The most common cancers in the UK are breast, prostate, lung and bowel cancer. Despite this there is no national screening programme for prostate cancer. This is referred to as "an informed choice programme" but is not approved by the National Screening Committee.⁶ Therefore GPs have a big role in screening for prostate cancer and enabling patients to have an informed choice. The difficulty lies in the sensitivity and specificity of the most commonly used tool for screening, the serum prostate specific antigen (PSA). If a result is high, an invasive biopsy is indicated, but arguments are being made that an MRI scan may be more effective in picking up prostate cancer and less invasive with fewer side-effects, but as yet there is no evidence base for this. Until a biopsy is done it is not possible to give an accurate prognosis using a Gleason score.

Consensus on managing patients with raised PSA results has not been achieved despite availability of both local and national guidelines. As a result each patient needs a negotiated and agreed individual management plan which may just include watchful waiting. Treatment has the potential to cause more problems than the disease itself whether that would be by hormone therapy, radical surgery or radiotherapy. GPs often find it challenging to explain the implications of PSA levels among different age groups, contributing to why prostate cancer is currently not part of the UK national screening programme. Advising patients regarding whether to have a PSA test or not is therefore a potential clinical minefield.

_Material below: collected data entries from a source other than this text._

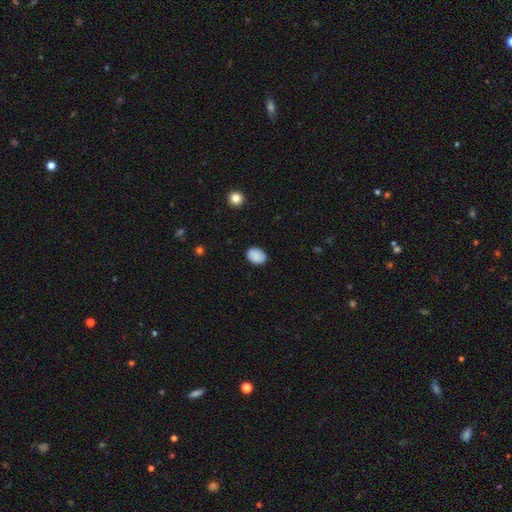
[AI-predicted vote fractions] A smooth galaxy with no disk features (87%) that is in between round and cigar-shaped (67%). Merging: none (84%).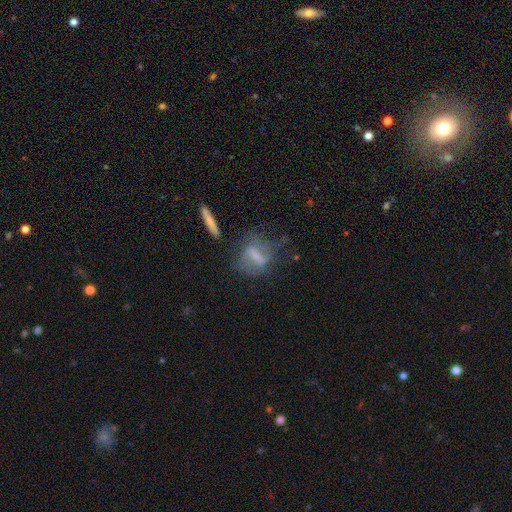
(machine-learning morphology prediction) Overall: featured or disk (48%; smooth 41%). Merging: none (53%; major disturbance 21%).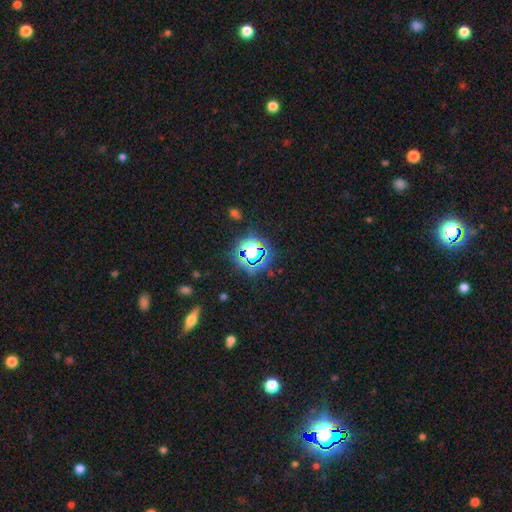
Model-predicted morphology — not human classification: star or artifact 64%, smooth 26%, featured or disk 10%.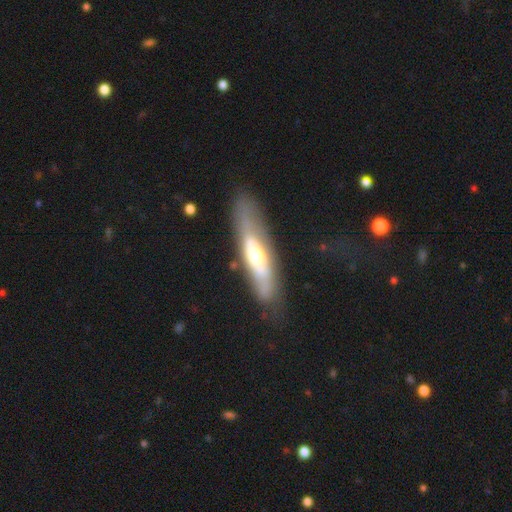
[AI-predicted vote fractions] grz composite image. It shows a featured or disk galaxy (56%). Merging: none (64%).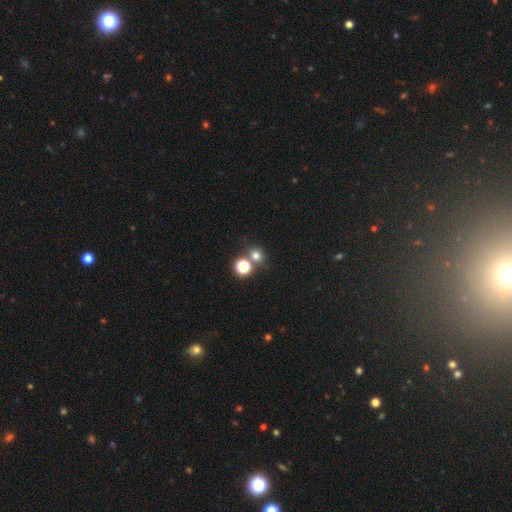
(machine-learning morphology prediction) smooth-or-featured: smooth: 71% | star or artifact: 22% | featured or disk: 8%
  how-rounded: round: 82% | in between: 17% | cigar-shaped: 1%
  merging: none: 64% | merger: 24% | minor disturbance: 8% | major disturbance: 4%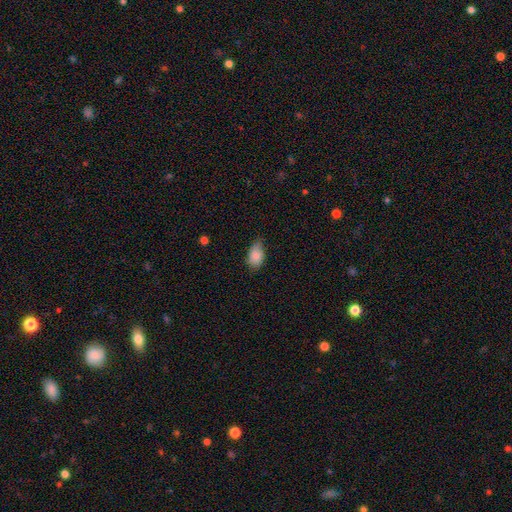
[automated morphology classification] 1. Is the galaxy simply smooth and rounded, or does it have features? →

Future screening programmes

Two rare cancers, but nevertheless with devastating consequences are cancer of the ovary and cancer of the pancreas. Both tend to present late and treatment is usually unsuccessful. There are no national screening programmes for these two cancers. Raising attention to these two cancers. Research into earlier recognition are important.

Ovarian cancer

75% of patients with ovarian cancer present with advanced incurable disease with a 30% five year survival rate. Two main tests have been used in screening trials for ovarian cancer; CA125 and transvaginal ultrasound. However, only about 85% of women with ovarian cancer have raised CA125 and only 50% of early stage ovarian cancer have raised CA125. To complicate matters other conditions such as fibroids and pelvic inflammatory disease are also associated with raised CA125. There is even some evidence to suggest that ovarian cancer can be misdiagnosed as irritable bowel syndrome.⁷

Pancreatic cancer

Again there is no national screening tool. Five year survival rates for pancreatic cancer have remained static at 3% in the last 40 years. The only potential cure is surgical and most people present too late for surgery. 47% of cases are diagnosed in hospital emergency departments. It is referred to as the fifth biggest cancer killer in the UK but it only receives 1% of funding.⁸ This is another cancer where further research to discover an early indicator or 'red flag' is required and a screening tool.

Referral pathways

In the UK when cancer is suspected there is a referral pathway called "rapid access" which guarantees specialist assessment within two weeks. This is an enormous advance and very helpful to GPs who are patients' advocate by default. Age criteria apply but examples of symptoms which can be used to trigger rapid access include: rectal bleeding, recent change in bowel habit, haematuria, haemoptysis, a new suspicious mole, post menopausal bleeding, difficulty swallowing and new onset anaemia suggestive of chronic gastrointestinal haemorrhage. These rapid access clinics also exist for other conditions, such as when ischaemic heart disease is suspected. Although referral criteria are determined locally according to needs, this rapid access service is available to all GPs nationally.

Conclusions

The National Health Service in the UK is well-suited to screening since the entire population is registered with GPs (www.cancerscreening.nhs.uk). GPs are pivotal to screening by advocating these programmes and referring patients early when cancer is suspected. Screening programmes which are run or facilitated by GPs are key factors in reducing cancer morbidity and mortality. Figures from the Office for National Statistics show that almost a third of people still die from some form of cancer in the UK and this continues to be a great challenge to healthcare.